■ **Task prompt**: Only lines with the string "fase" are wanted. Pull them out of the data.

■ **Data for this task**:
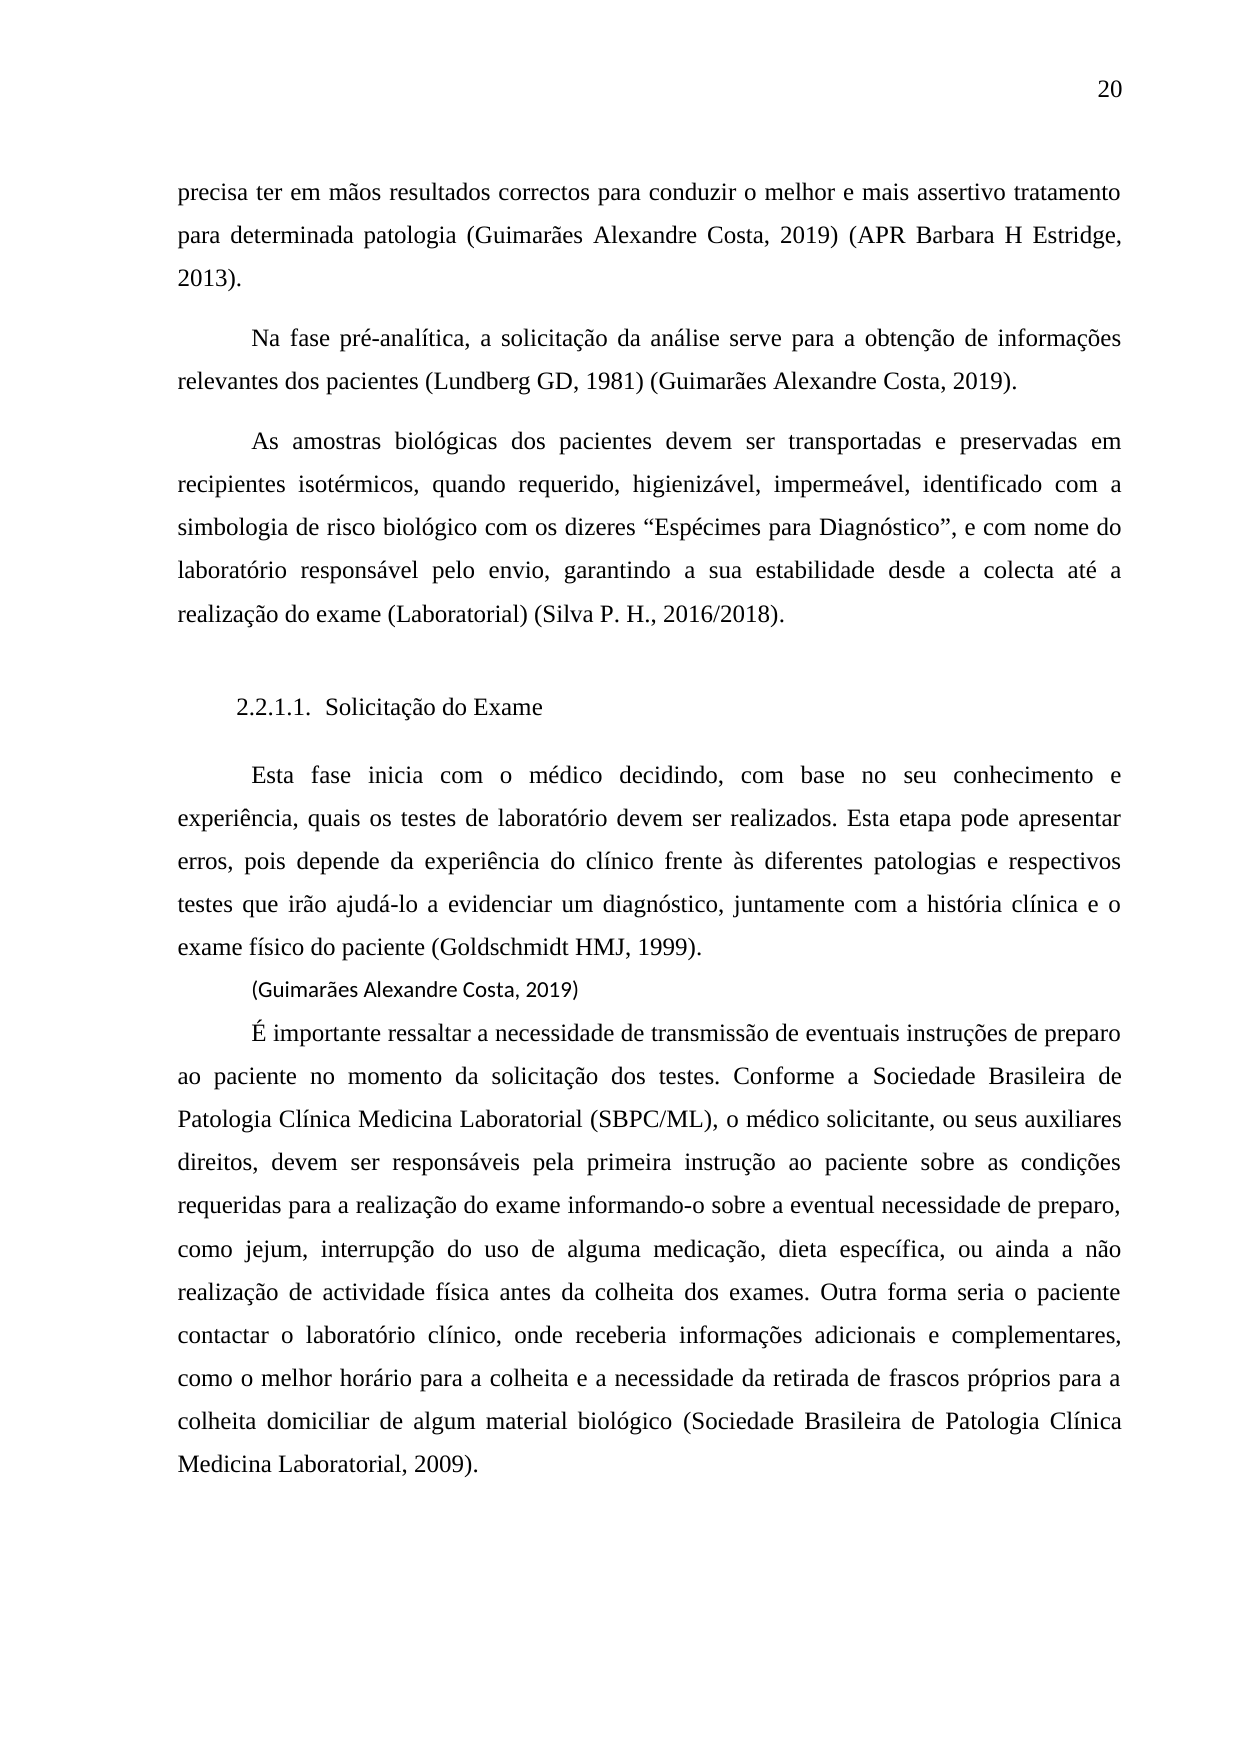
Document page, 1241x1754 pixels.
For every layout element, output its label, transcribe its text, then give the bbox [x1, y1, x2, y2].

text Esta fase inicia com o médico decidindo, com base no seu conhecimento e experiência, quais os testes de laboratório devem ser realizados. Esta etapa pode apresentar erros, pois depende da experiência do clínico frente às diferentes patologias e respectivos testes que irão ajudá-lo a evidenciar um diagnóstico, juntamente com a história clínica e o exame físico do paciente . [177, 760, 1122, 961]
subtitle Solicitação do Exame [236, 692, 1122, 721]
text É importante ressaltar a necessidade de transmissão de eventuais instruções de preparo ao paciente no momento da solicitação dos testes. Conforme a Sociedade Brasileira de Patologia Clínica Medicina Laboratorial (SBPC/ML), o médico solicitante, ou seus auxiliares direitos, devem ser responsáveis pela primeira instrução ao paciente sobre as condições requeridas para a realização do exame informando-o sobre a eventual necessidade de preparo, como jejum, interrupção do uso de alguma medicação, dieta específica, ou ainda a não realização de actividade física antes da colheita dos exames. Outra forma seria o paciente contactar o laboratório clínico, onde receberia informações adicionais e complementares, como o melhor horário para a colheita e a necessidade da retirada de frascos próprios para a colheita domiciliar de algum material biológico . [177, 1018, 1122, 1478]
text As amostras biológicas dos pacientes devem ser transportadas e preservadas em recipientes isotérmicos, quando requerido, higienizável, impermeável, identificado com a simbologia de risco biológico com os dizeres “Espécimes para Diagnóstico”, e com nome do laboratório responsável pelo envio, garantindo a sua estabilidade desde a colecta até a realização do exame. [177, 426, 1122, 627]
text Na fase pré-analítica, a solicitação da análise serve para a obtenção de informações relevantes dos pacientes . [177, 323, 1122, 395]
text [177, 177, 1122, 292]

■ **Response to the task**:
text Esta fase inicia com o médico decidindo, com base no seu conhecimento e experiência, quais os testes de laboratório devem ser realizados. Esta etapa pode apresentar erros, pois depende da experiência do clínico frente às diferentes patologias e respectivos testes que irão ajudá-lo a evidenciar um diagnóstico, juntamente com a história clínica e o exame físico do paciente . [177, 760, 1122, 961]
text Na fase pré-analítica, a solicitação da análise serve para a obtenção de informações relevantes dos pacientes . [177, 323, 1122, 395]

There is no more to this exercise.